After the horrible incident, I hid myself in painting, something I'd never done but always wanted to try. Needless to say, it was very therapeutic. I mainly painted color, paintings that made sense to me and probably nobody else. When I moved to Portland, I gave them to my friend Sarah (who moved into my trailer after me). When I visited her a couple weekends ago, I was delighted to see them hanging on her entry way wall! They brought back so many memories and a strong sense of accomplishment (not only in the paintings themselves but in my life and in my healing).




I am getting back into painting. But this time, instead of using painting as a form of therapy, it is my form of rejoicing!

Friday, May 29, 2009

Send my peas to China!

Apparently my last post about saving money did not sit well for some. I was thoroughly chastised for being "stressed" (although I didn't use the word myself). Apparently, I have no right to be stressed while there are poor people in India. Which reminds me of the "eat your food, there are starving children in China" passive-aggressive statement...how does my full stomach benefit starving children in China? If anything, that should motivate me not to eat my peas and ship them to China. So there are poorer people than me? Yes, I know. I hardly think my stress affects them negatively. Or at all. Ever.

But this is really about gratefulness, isn't it? I am very grateful and thankful for all that I have. It can always be worse, it can always be better too.
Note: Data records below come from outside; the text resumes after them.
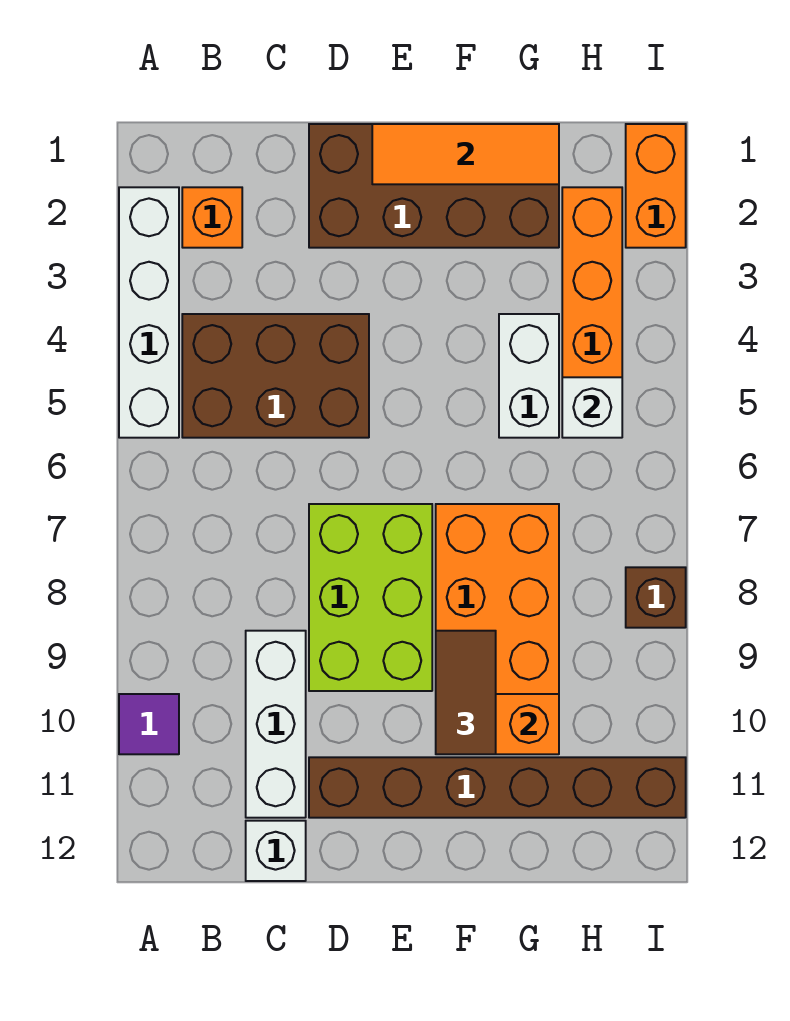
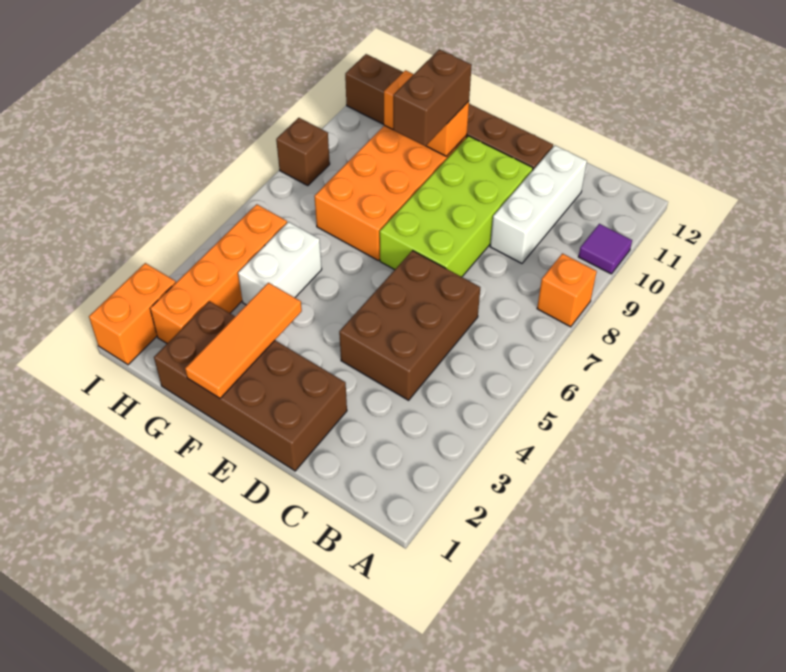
white 1x4 brick [119,187,179,438] -> none
orange 1x1 brick [182,187,242,248] -> orange 1x1 brick moved to [537,253,597,327]
brown 2x3 brick [182,314,369,438] -> brown 2x3 brick turned to [339,251,480,400]
white 1x1 brick [246,821,306,881] -> none
lime 2x3 brick [309,504,432,691] -> lime 2x4 brick [380,136,533,277]
orange 1x3 tile [372,124,559,184] -> orange 1x3 tile turned to [185,283,302,398]
brown 1x2 tile [436,631,496,754] -> brown 1x2 brick [393,49,472,146]
white 1x1 brick [562,377,622,438] -> none

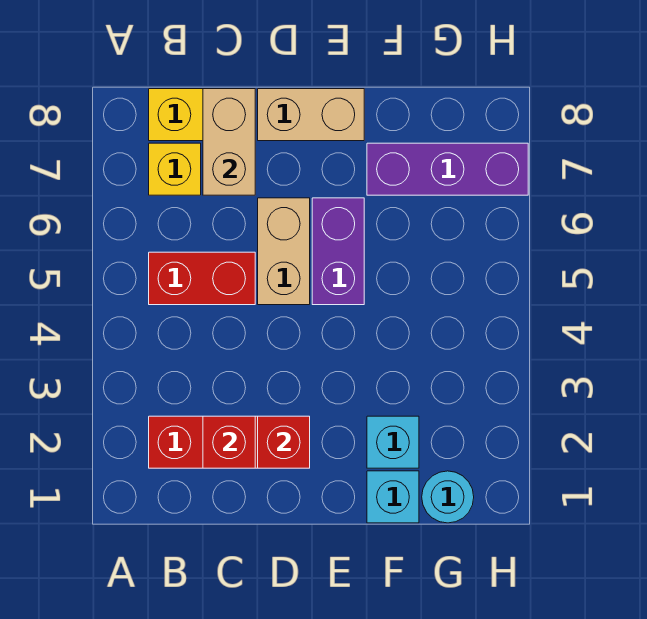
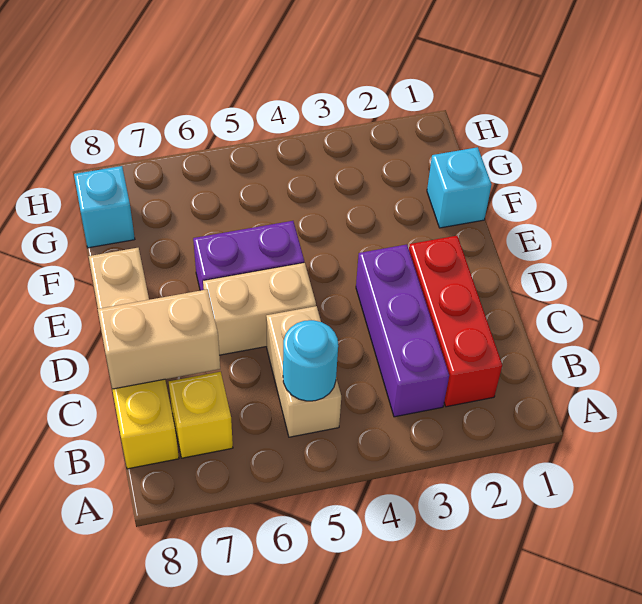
red 1x2 brick [149,252,255,305] -> tan 1x2 brick [266,306,341,437]
red 1x1 brick [203,416,255,468] -> none
red 1x1 brick [258,416,310,468] -> none
cyan 1x1 brick [367,416,419,468] -> cyan 1x1 brick moved to [74,166,135,248]
purple 1x3 brick [367,143,528,195] -> purple 1x3 brick moved to [356,245,449,417]
cyan 1x1 round brick [422,471,474,523] -> cyan 1x1 round brick moved to [283,320,338,401]

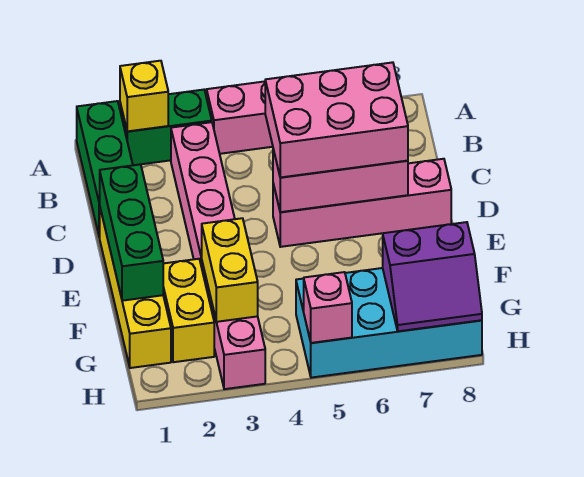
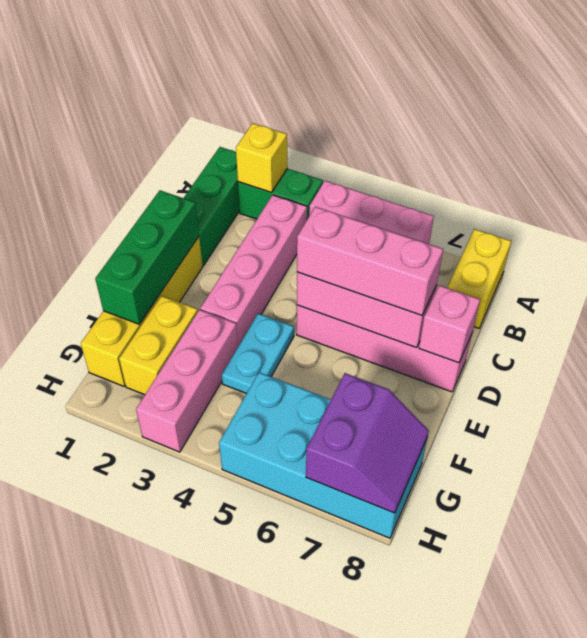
pink 2x3 brick [265,62,408,178] -> pink 1x3 brick [297,207,443,315]
none -> cyan 1x2 plate [221,313,294,394]
yellow 1x2 brick [202,218,258,322] -> yellow 1x2 brick moved to [448,229,511,328]
purple 2x2 slope [383,222,482,331] -> purple 2x2 slope turned to [306,373,429,513]
pink 1x1 brick [304,272,352,343] -> pink 1x1 brick moved to [419,285,480,363]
To conclude, I am not stressed. I am simply trying to be a good steward of what God has given me.

The Recession Game

I was chatting with my husband last night about the recession and money and our savings account. We concluded that we want to try and save as much as possible especially during this time.
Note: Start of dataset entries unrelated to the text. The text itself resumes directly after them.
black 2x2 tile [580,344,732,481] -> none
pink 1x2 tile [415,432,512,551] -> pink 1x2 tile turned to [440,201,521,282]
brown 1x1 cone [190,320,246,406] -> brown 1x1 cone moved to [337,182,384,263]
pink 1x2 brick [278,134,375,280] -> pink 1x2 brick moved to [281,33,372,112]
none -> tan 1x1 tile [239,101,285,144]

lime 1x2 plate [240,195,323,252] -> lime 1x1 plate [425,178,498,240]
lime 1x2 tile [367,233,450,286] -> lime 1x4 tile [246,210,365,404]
We came up with a couple things:


1. We are cancelling our Netflix account...we really don't use it anyway

2. We will only buy our fruits and veggies from the farmer's market (package and freeze quantities)..which is actually better all around for us and for our neighbors and our environment.
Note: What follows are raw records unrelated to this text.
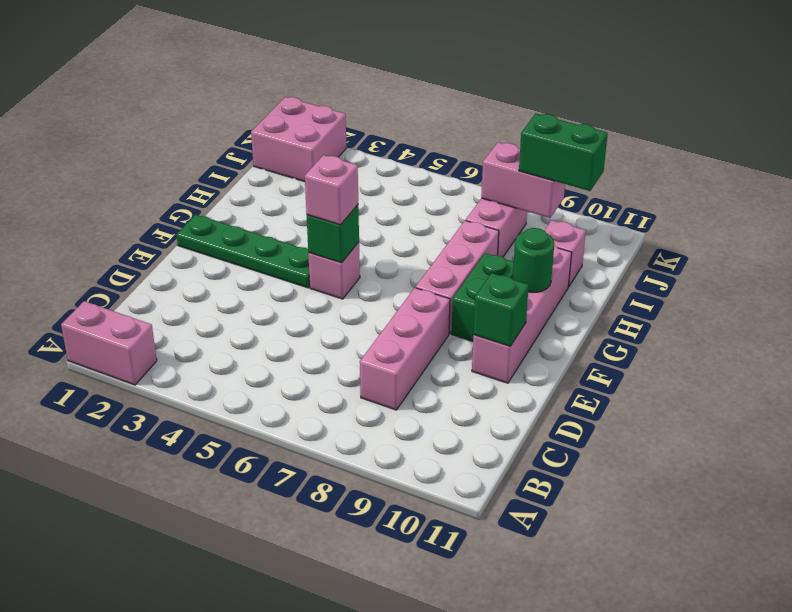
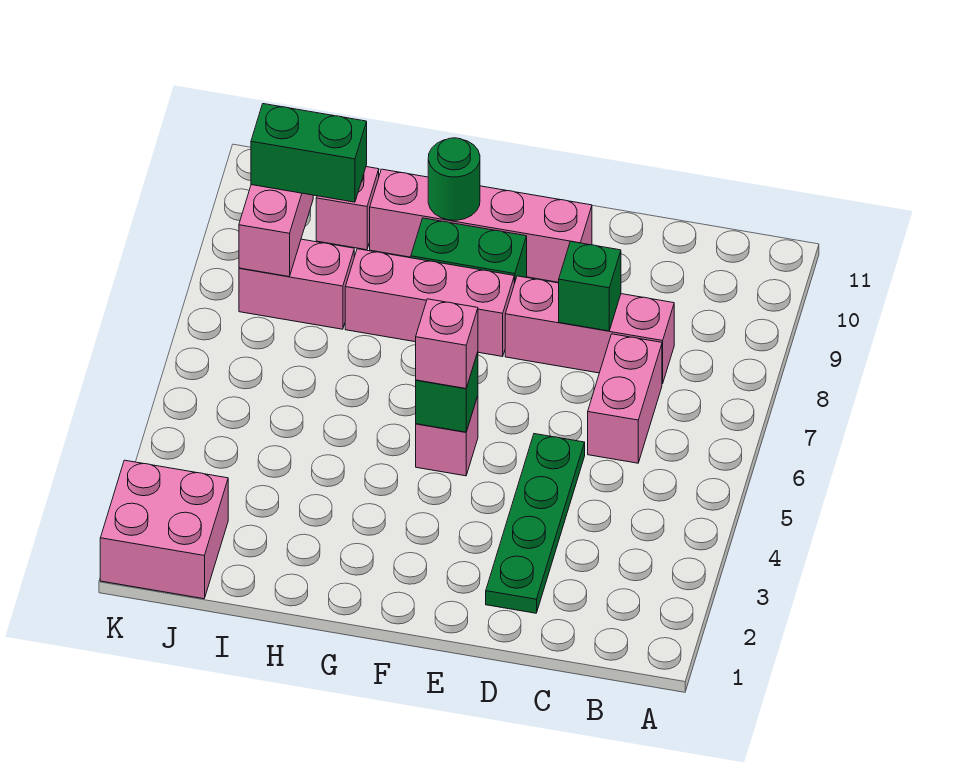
pink 1x2 brick [61,301,157,385] -> pink 1x2 brick moved to [588,334,662,463]
green 1x1 brick [473,273,529,346] -> green 1x1 brick moved to [559,241,621,331]
green 1x4 plate [176,215,310,288] -> green 1x4 plate moved to [486,434,585,613]
green 1x2 brick [519,114,608,191] -> green 1x2 brick turned to [251,104,367,202]

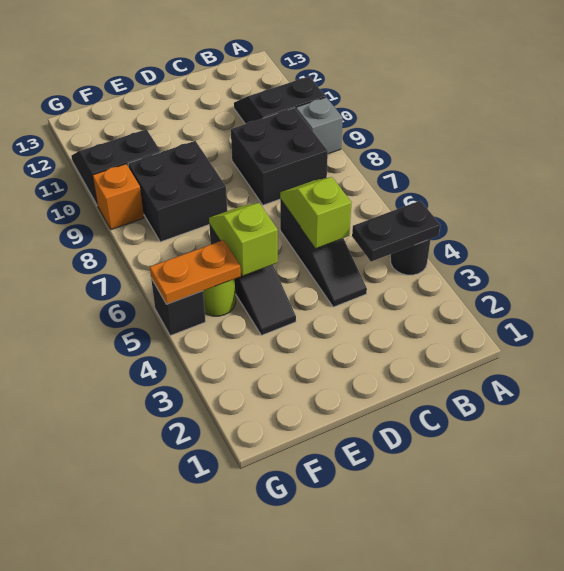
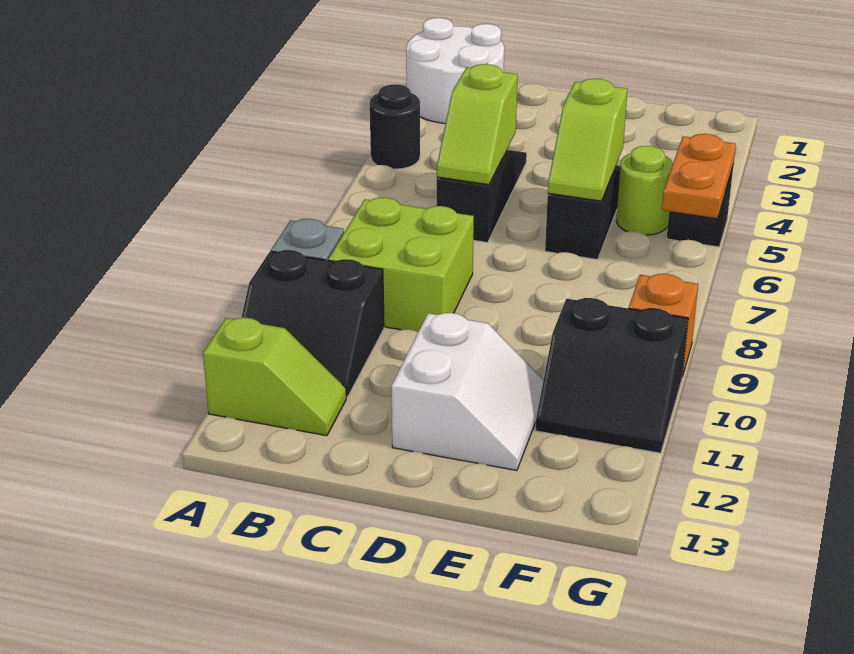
none -> white 2x2 round brick [406,18,504,124]
black 1x2 plate [352,201,440,262] -> none
none -> lime 1x2 slope [203,318,346,436]
black 2x2 brick [231,108,328,205] -> lime 2x2 brick [328,198,474,332]
none -> white 2x2 slope [392,313,543,470]
black 2x2 brick [128,141,227,242] -> none
orange 1x2 plate [150,240,241,304] -> orange 1x2 plate turned to [662,134,736,218]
3. We will continue making our own bread (I have a super easy and delicious recipe, if anyone is interested). Again, this is healthier and better for the environment.

4. No more Starbucks, we can make our own coffee at home.

5. WinCo. As much as I HATE this store, it does save us some money.

6. Freebies! We live in a very beautiful state and city! And since summer is the driest time of year, there are a plethora of free outdoor activities so we will be anything but bored.


Does anyone else have any other ideas or suggestions? What do you do to save a little extra money?

Monday, May 18, 2009

Life After People

"Life After People", a new history channel show, explores what would happen to our world after we are gone. What will become of our grand buildings? What about our domestic pets? Trash? Roadways? Within a matter of years, everything will be eaten away by the elements (weather and plant life) and will eventually return to forest. Without human control over dams and water supply, several main cities (Chicago and London, for example) will be flooded while cities like Los Angeles will return to its desert roots.

Here's a picture of Paris, population 0:





I love the show. I love the fierceness and resilience of nature. I daydream about life with very few people on earth. The quietness (from human evidence) and wild simplicity would be such a drastic difference. A world full of wildlife and very few human footprints would be my own Shangri-la.

Thursday, May 7, 2009

CJ7

CJ7 is a must-see Chinese movie!

"Ti, a really poor construction worker that struggles to keep his son, Dicky, in private school, mistakes an orb he finds in a junkyard for a toy his son heavily requested from him, since all of the classmates had it. This object turns out to be an alien creature with regenerative powers that will end up teaching important lessons to both father and son, amidst a dramatic turn of events in which Dicky is confronted to the harsh realities of life. "-IMDB

Although the subtitles are small (and yellow), I loved this movie! It is so charming and so entertaining! We found it on Netflix instant and laughed throughout!